* [SOURCE INFORMATION]:
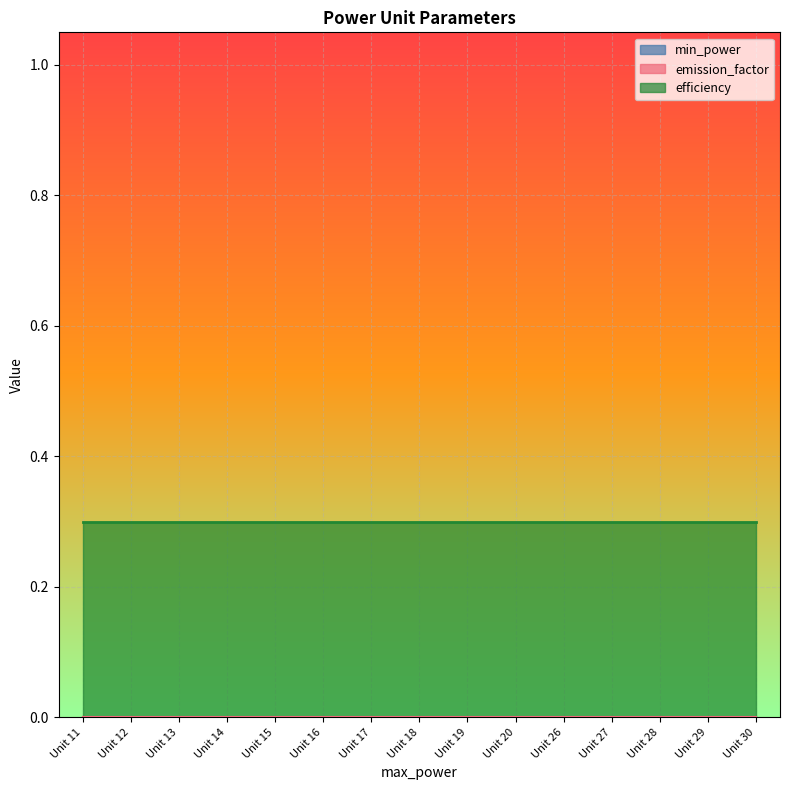

What is the spread (max minus min) of values at Unit 28?

0.3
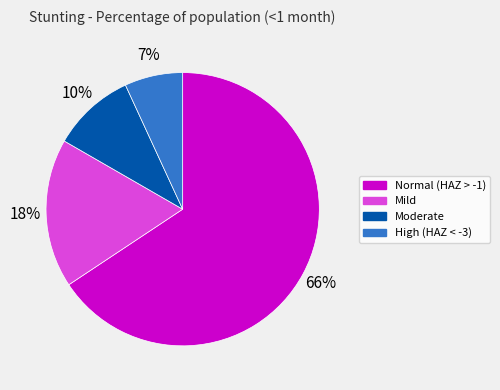

To the nearest percent, what portion does Moderate represent?

10%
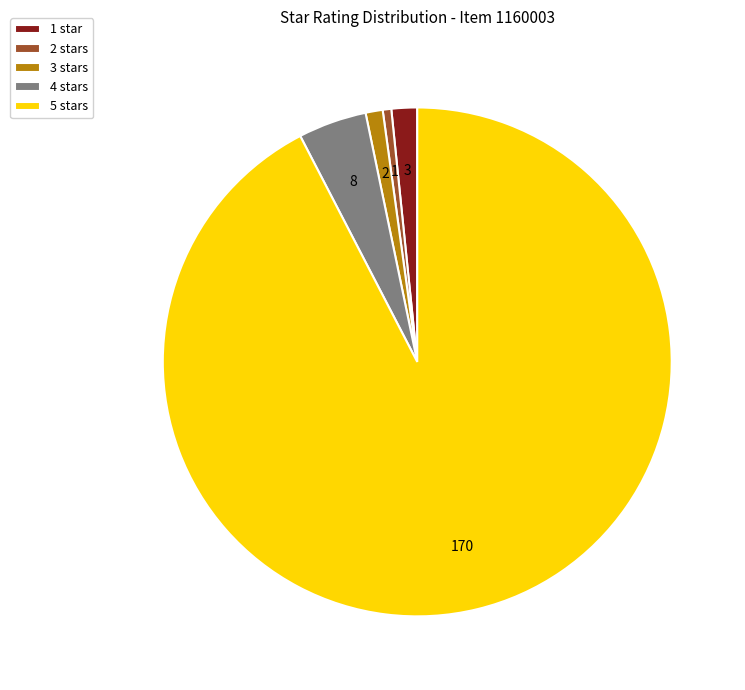

Is it true that 4 stars is 4% of the pie?

True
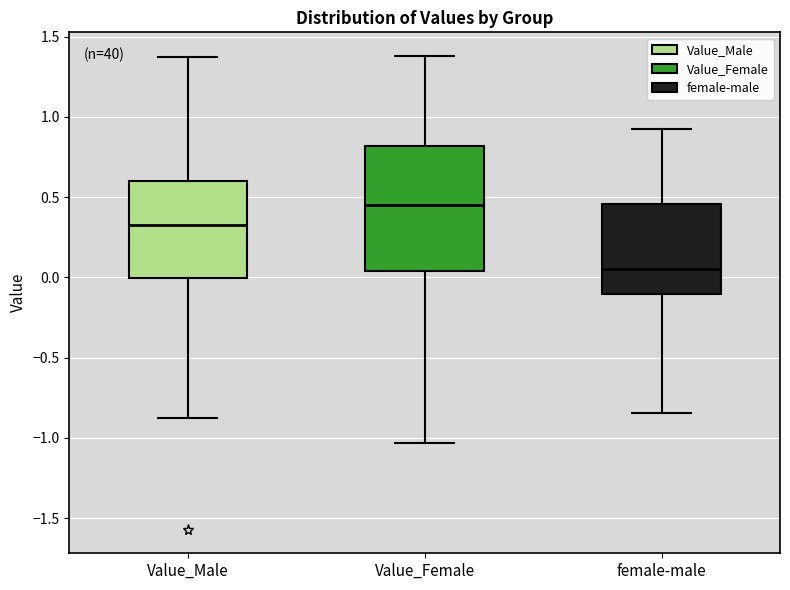

Comparing the boxes themselves (not the whiskers), which one is the tallest?

Value_Female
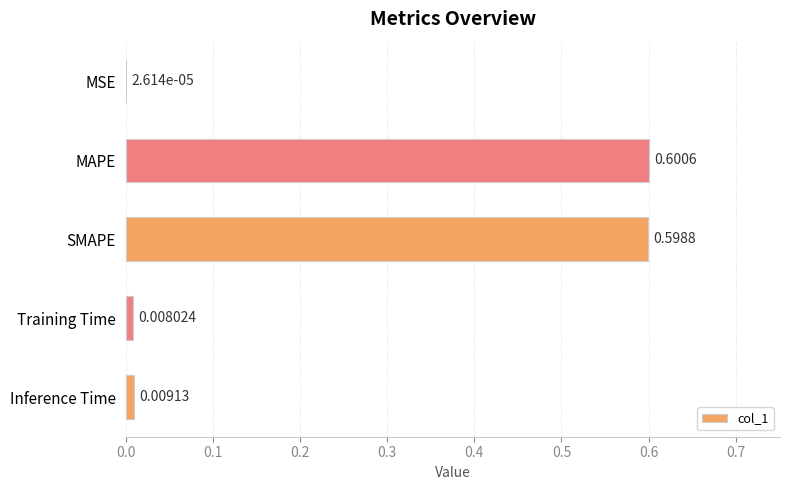

Which category has the highest value across all series?

MAPE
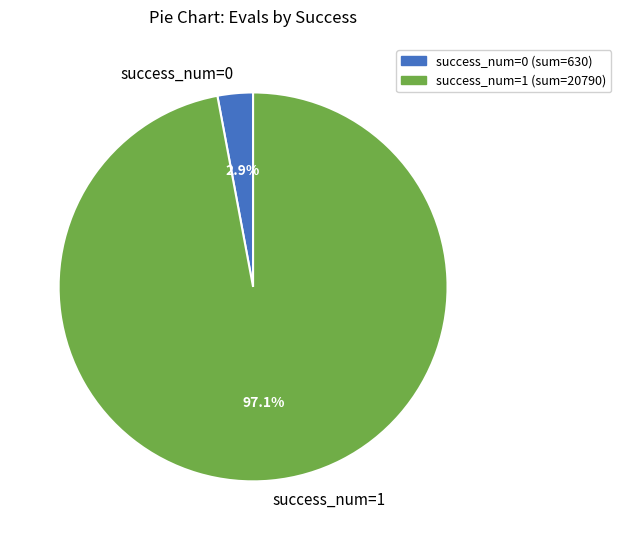

Between success_num=1 and success_num=0, which is larger?

success_num=1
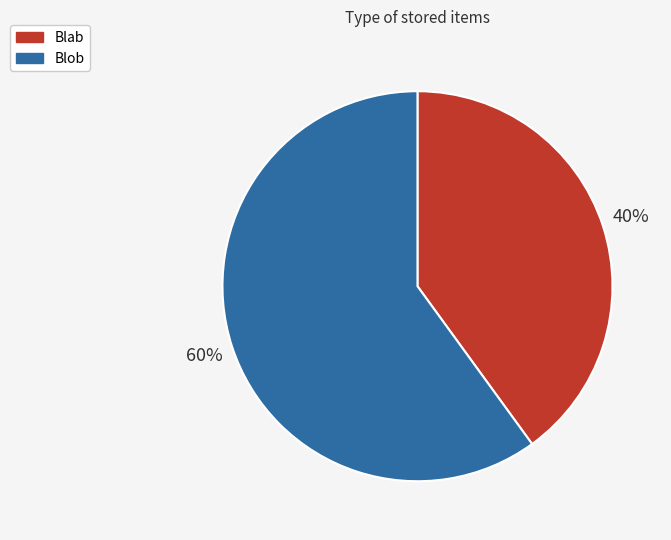

Between Blob and Blab, which is larger?

Blob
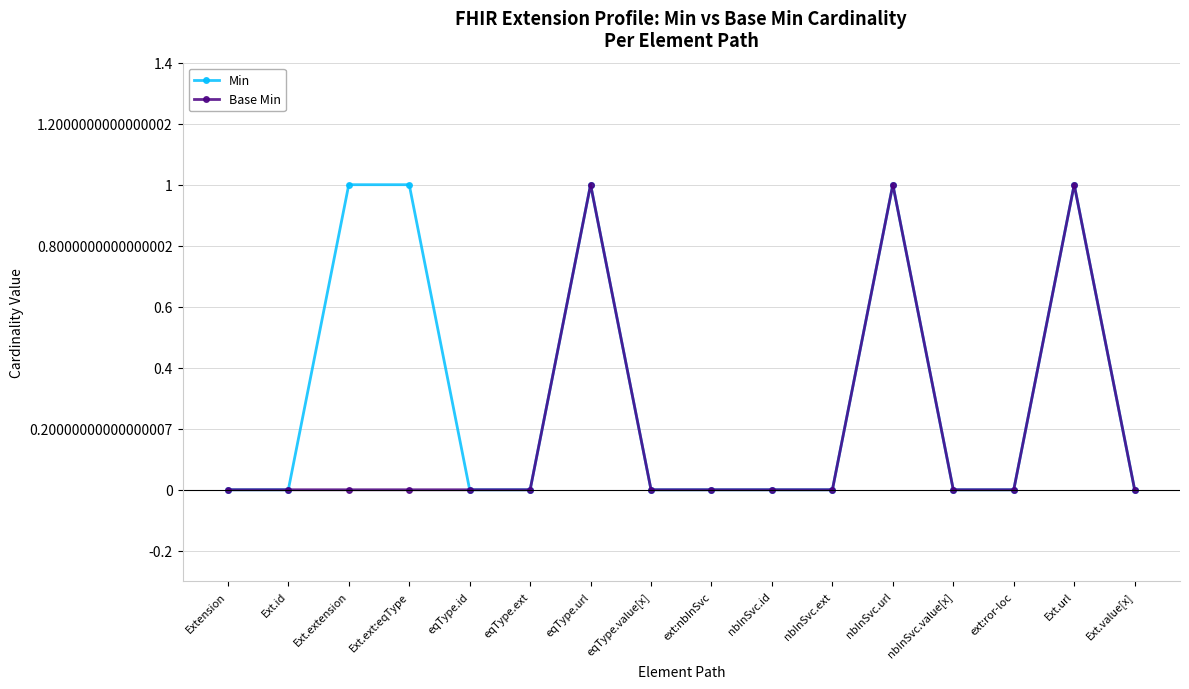

True or false: Min has more than 2 points higher than both neighbors.

True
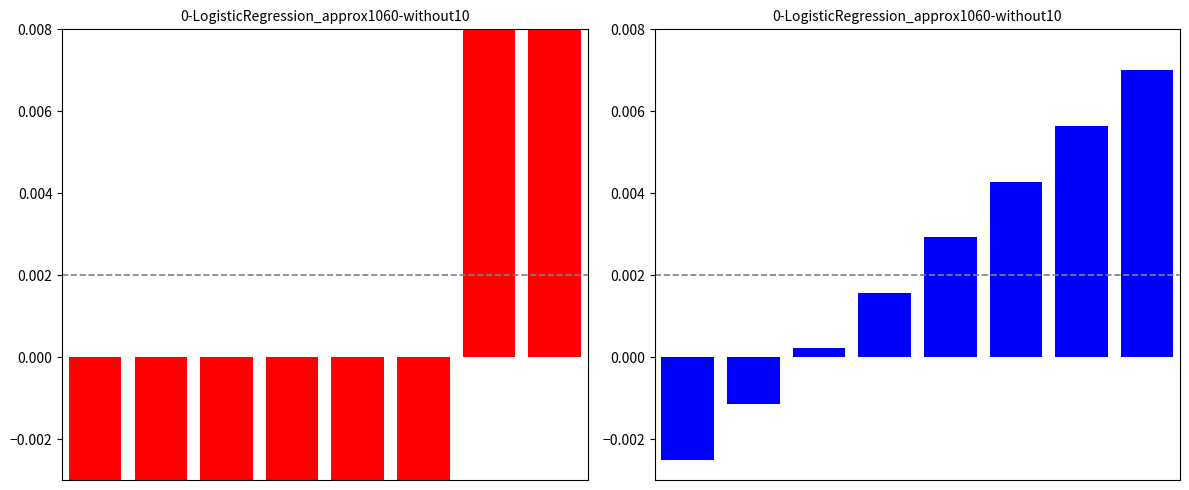

What is the value of the Min bar at the 7th from the left?

0.8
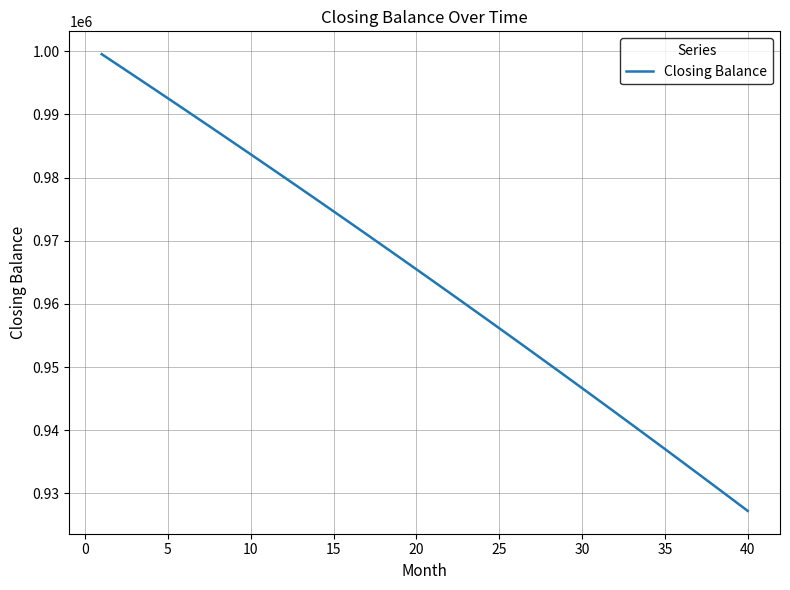

True or false: the data has more than 1 interior local peaks.

False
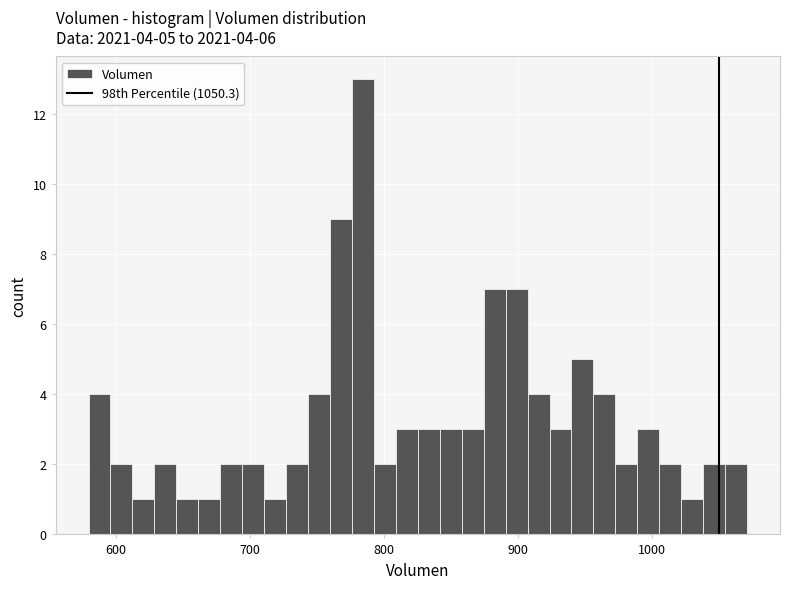

Read against the x-axis, roughly where is the centre of the tallest bar?

780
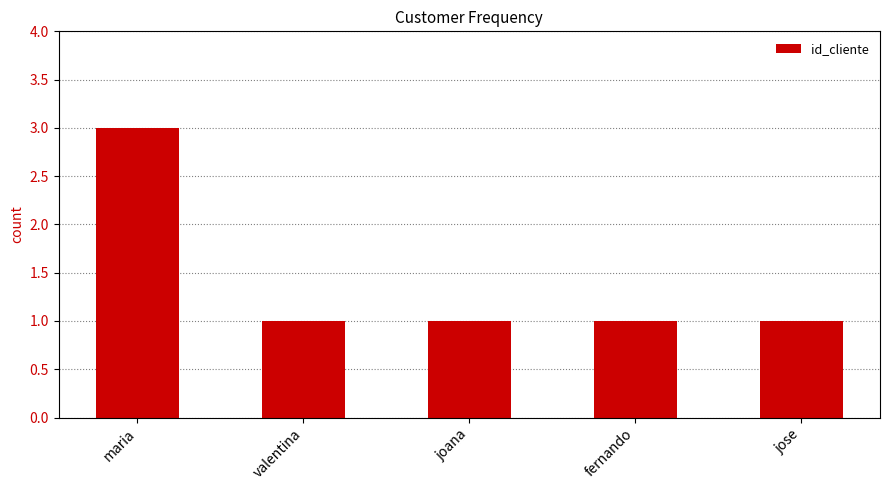

True or false: the data shows 1 at fernando.

True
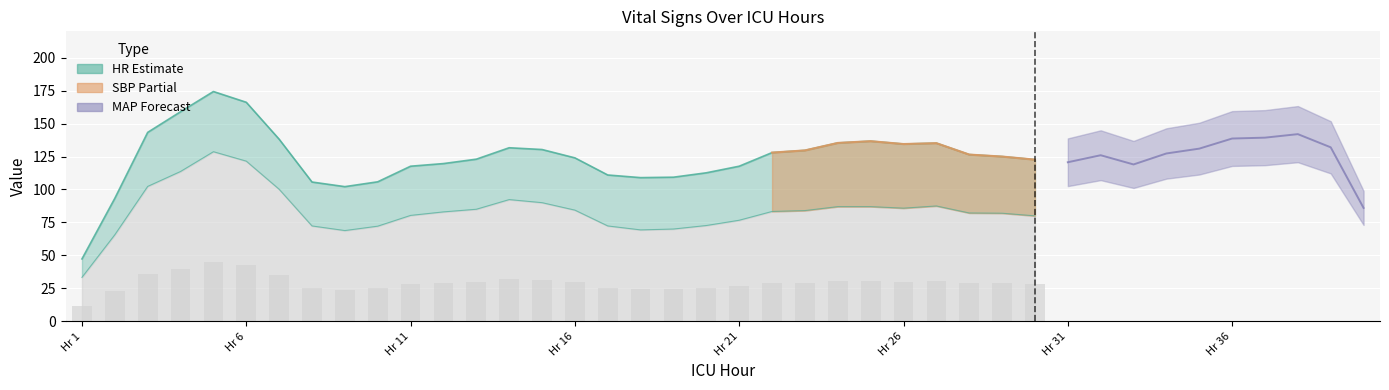

Between 8 and 17, which series saw the biggest shift?

HR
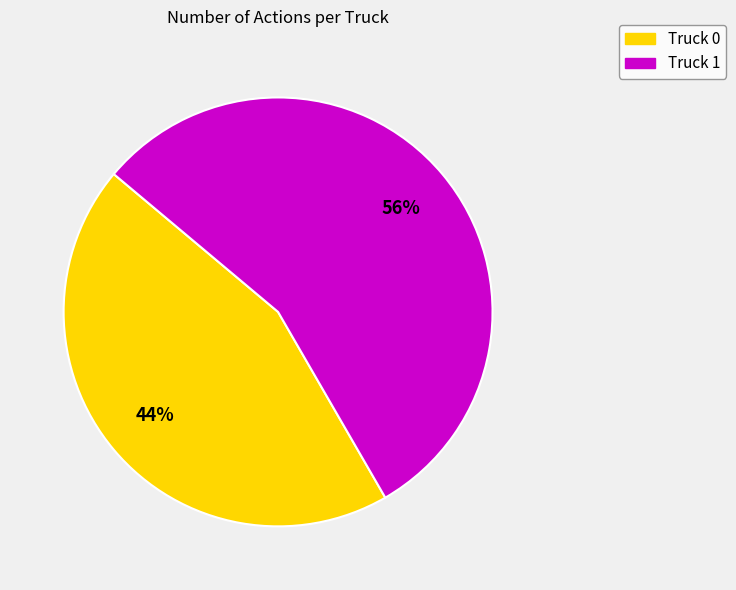

Count the number of slices in the pie.

2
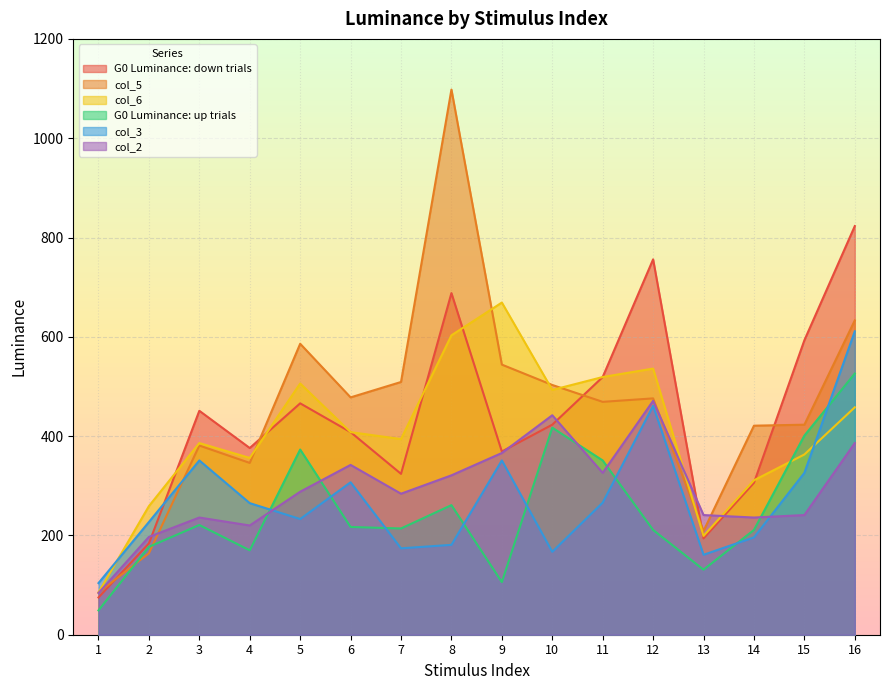

Which category has the highest value in the G0 Luminance: down trials series?

16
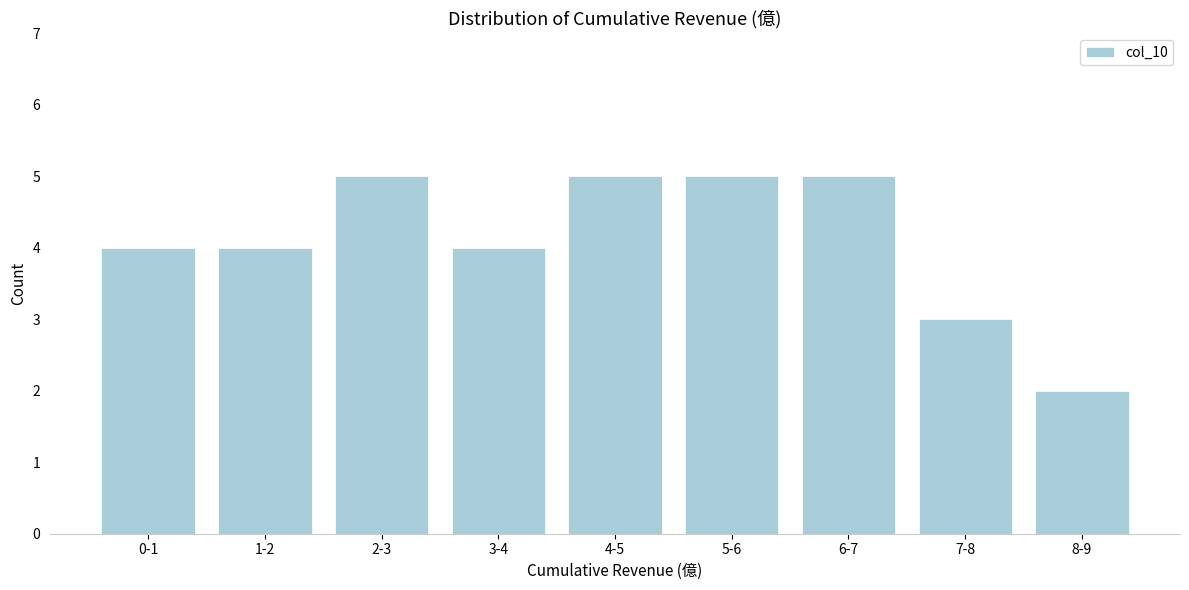

Reading left to right, extract all data points from this chart.

4	4	5	4	5	5	5	3	2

* [PROBLEM REQUIREMENTS]: Could you rewrite the rows above, changing "highest value" to "largest value" wherever it occurs and keeping everything else the same? Leave the pictures out.

* [SOLUTION TO THIS EXERCISE]:
What is the spread (max minus min) of values at Unit 28?

0.3

To the nearest percent, what portion does Moderate represent?

10%

Is it true that 4 stars is 4% of the pie?

True

Comparing the boxes themselves (not the whiskers), which one is the tallest?

Value_Female

Which category has the largest value across all series?

MAPE

Between success_num=1 and success_num=0, which is larger?

success_num=1

Between Blob and Blab, which is larger?

Blob

True or false: Min has more than 2 points higher than both neighbors.

True

What is the value of the Min bar at the 7th from the left?

0.8

True or false: the data has more than 1 interior local peaks.

False

Read against the x-axis, roughly where is the centre of the tallest bar?

780

True or false: the data shows 1 at fernando.

True

Between 8 and 17, which series saw the biggest shift?

HR

Count the number of slices in the pie.

2

Which category has the largest value in the G0 Luminance: down trials series?

16

Reading left to right, extract all data points from this chart.

4	4	5	4	5	5	5	3	2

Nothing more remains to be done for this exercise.